Mr. Mayorkas previously explained that Border Patrol agents use a different definition of “operational control” than the one that appears in the law. He defended his policy by arguing that the department is detaining and removing illegal migrants to the maximum extent that limited resources will allow, and is using parole powers to humanely manage the unprecedented pressure on the southern border.

Republicans raced through the investigation without ever subpoenaing Mr. Mayorkas to testify in his own defense, revoking a summons to appear in person after a scheduling disagreement and directing him instead to submit a written statement within 10 days of the Jan. 18 final hearing.

The GOP said the deadline would expire on Sunday, but Democrats and Mr. Mayorkas’ representatives say he has until Wednesday, a day after the panel is expected to approve charges against him.

Democrats say the impeachment process was dominated by Republicans, whose witnesses included the grieving mothers of victims of brutal crimes committed by undocumented immigrants and the three state attorneys general who are suing Mr. Mayorkas. And they reject the substance of the accusations against Mr. Mayorkasa, noting that during testimony before the panel, legal experts claimed that the complaints against him represented a political dispute and not a constitutional crime.

“What is clearly missing from these articles is any actual allegation or even a shred of evidence of high crimes or misdemeanors – the constitutional standard for impeachment,” Mr. Thompson in his statement. “The Republicans’ so-called ‘investigation’ of Secretary Mayorkas was extremely fact-free,” he added.

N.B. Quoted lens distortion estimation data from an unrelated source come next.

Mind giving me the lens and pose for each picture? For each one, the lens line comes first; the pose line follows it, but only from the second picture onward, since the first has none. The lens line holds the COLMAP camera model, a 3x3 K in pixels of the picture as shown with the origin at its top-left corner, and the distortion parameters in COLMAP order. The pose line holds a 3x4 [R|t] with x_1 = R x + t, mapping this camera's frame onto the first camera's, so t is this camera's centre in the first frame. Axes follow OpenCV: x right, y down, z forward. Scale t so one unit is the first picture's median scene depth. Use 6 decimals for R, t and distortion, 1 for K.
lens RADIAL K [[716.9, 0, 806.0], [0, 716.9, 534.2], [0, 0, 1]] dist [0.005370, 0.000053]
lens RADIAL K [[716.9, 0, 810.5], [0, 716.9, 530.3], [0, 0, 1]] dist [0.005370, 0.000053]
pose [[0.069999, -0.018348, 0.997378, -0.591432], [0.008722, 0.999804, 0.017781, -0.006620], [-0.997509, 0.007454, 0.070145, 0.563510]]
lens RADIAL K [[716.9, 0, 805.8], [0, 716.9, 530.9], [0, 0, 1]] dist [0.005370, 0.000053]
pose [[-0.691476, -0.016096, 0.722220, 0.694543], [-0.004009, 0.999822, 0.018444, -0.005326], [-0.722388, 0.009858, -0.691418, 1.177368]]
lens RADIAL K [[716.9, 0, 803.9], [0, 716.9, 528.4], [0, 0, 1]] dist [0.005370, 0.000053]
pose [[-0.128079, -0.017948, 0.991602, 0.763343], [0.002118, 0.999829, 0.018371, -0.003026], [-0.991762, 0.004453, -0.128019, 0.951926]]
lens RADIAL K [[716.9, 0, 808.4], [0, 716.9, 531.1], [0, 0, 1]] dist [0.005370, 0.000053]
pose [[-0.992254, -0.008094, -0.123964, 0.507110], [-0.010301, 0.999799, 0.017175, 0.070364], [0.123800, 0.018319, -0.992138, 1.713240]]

House Republicans dismissed the criticism, arguing that the Constitution’s impeachment instruction for “treason, bribery or other high crimes and misdemeanors” does not bind them.

“His lawless behavior was exactly what the creators gave us the impeachment power to fix,” said Mr. Green on Mr. Mayorkas.

If Mr. Mayorkas were to be impeached, he would become only the second cabinet secretary in US history to suffer that fate. The last, William W. Belknap, Secretary of War under Ulysses S. Grant, was impeached in 1876 on charges of corruption and involvement in a kickback scheme. He was later acquitted by the Senate.